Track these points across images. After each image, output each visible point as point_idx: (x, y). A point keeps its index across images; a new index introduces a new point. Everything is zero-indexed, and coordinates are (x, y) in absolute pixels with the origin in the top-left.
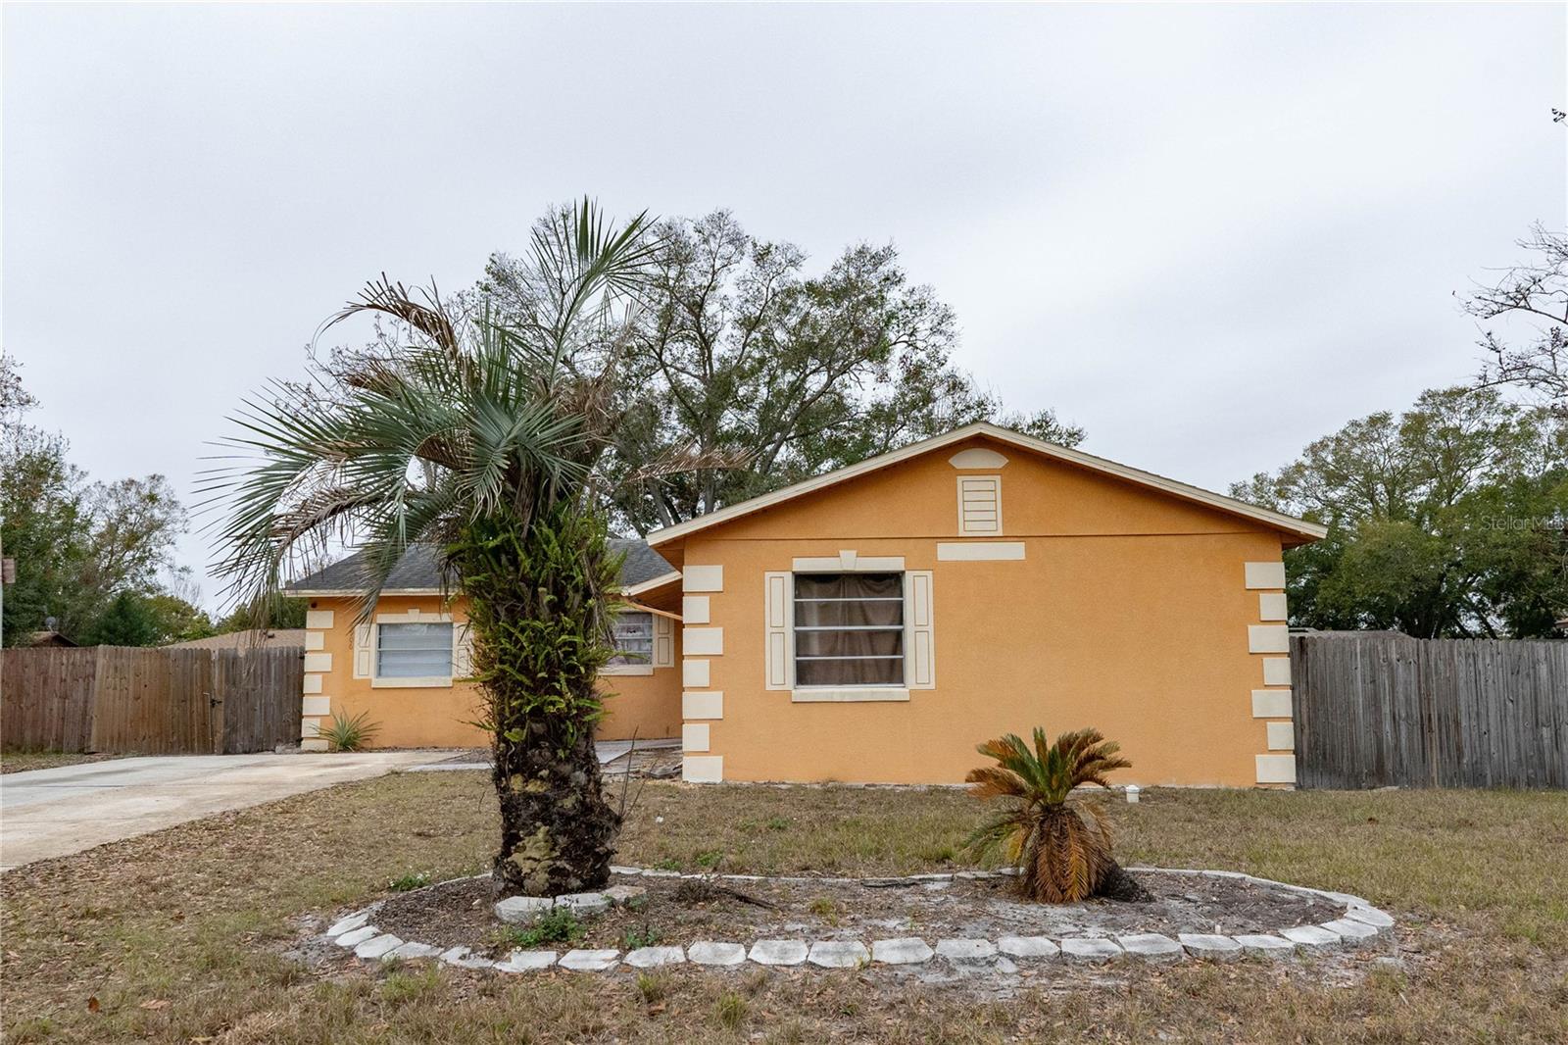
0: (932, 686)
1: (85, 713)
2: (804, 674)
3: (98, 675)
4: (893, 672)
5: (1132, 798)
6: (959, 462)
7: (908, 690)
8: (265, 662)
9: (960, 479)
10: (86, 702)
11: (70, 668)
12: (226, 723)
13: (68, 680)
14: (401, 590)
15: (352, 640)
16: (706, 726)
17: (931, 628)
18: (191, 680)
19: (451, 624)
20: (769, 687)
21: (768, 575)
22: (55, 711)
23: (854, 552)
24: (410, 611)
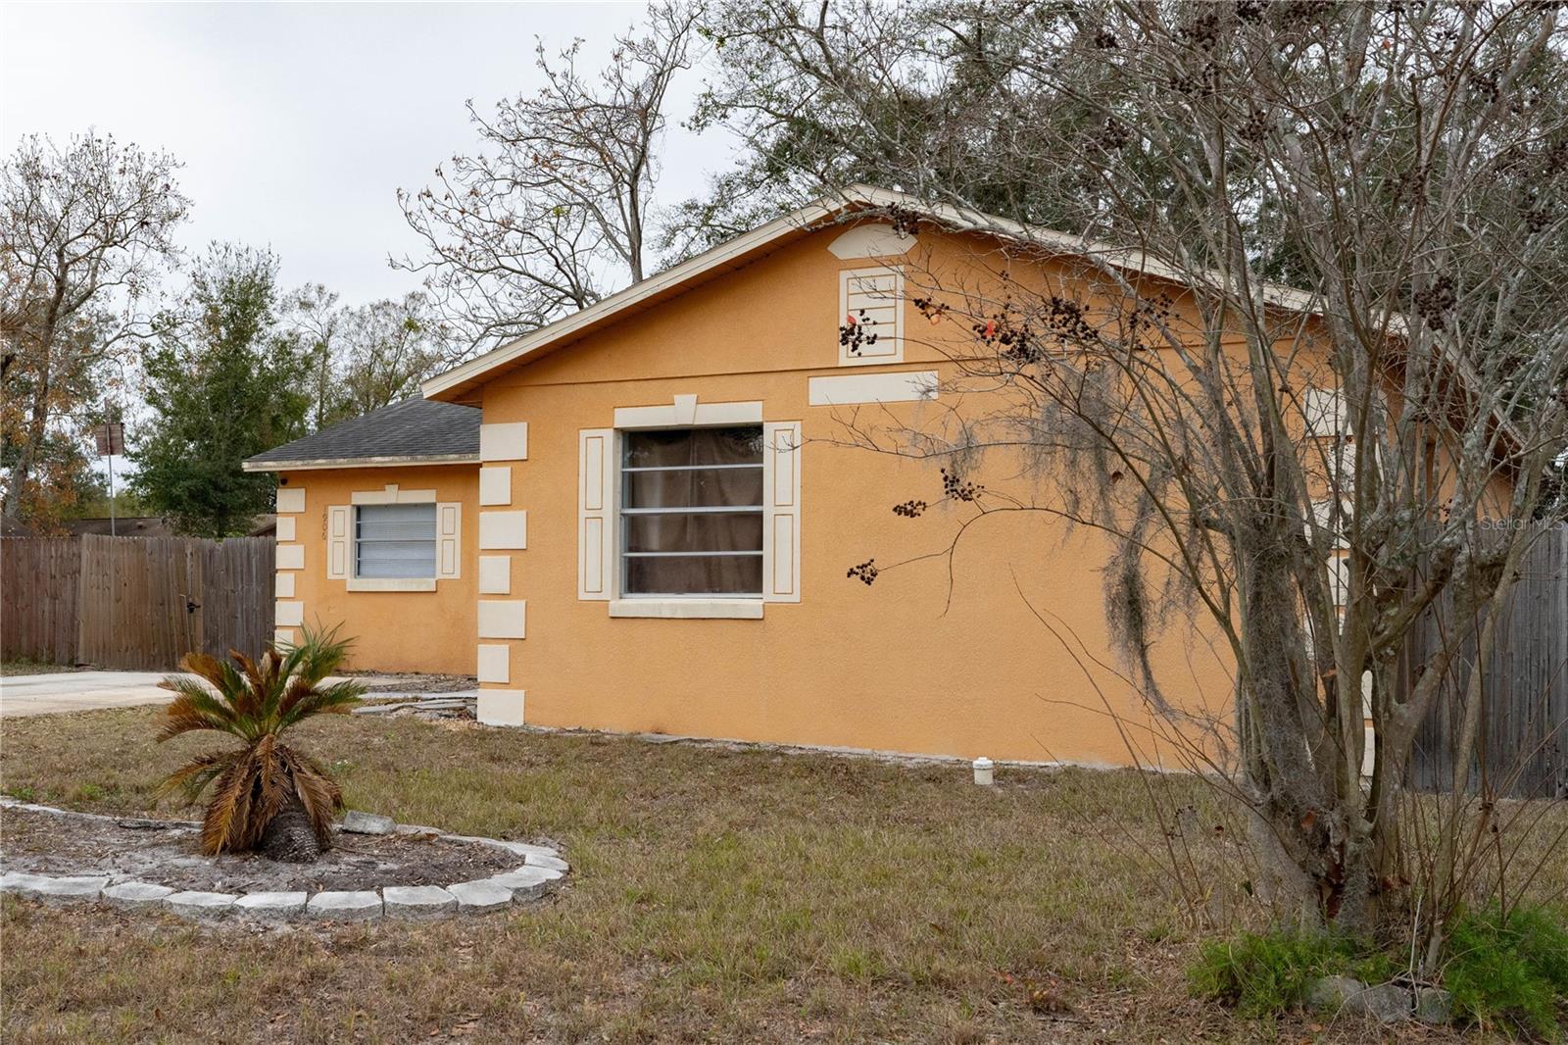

§

Could you write out these lines again, swapping "zero-indexed" for "0-indexed" and changing nothing else? Leave the pictures out.

Track these points across images. After each image, output each visible point as point_idx: (x, y). A point keeps its index across images; a new index introduces a new point. Everything is 0-indexed, and coordinates are (x, y) in absolute pixels with the origin in the top-left.
0: (932, 686)
1: (85, 713)
2: (804, 674)
3: (98, 675)
4: (893, 672)
5: (1132, 798)
6: (959, 462)
7: (908, 690)
8: (265, 662)
9: (960, 479)
10: (86, 702)
11: (70, 668)
12: (226, 723)
13: (68, 680)
14: (401, 590)
15: (352, 640)
16: (706, 726)
17: (931, 628)
18: (191, 680)
19: (451, 624)
20: (769, 687)
21: (768, 575)
22: (55, 711)
23: (854, 552)
24: (410, 611)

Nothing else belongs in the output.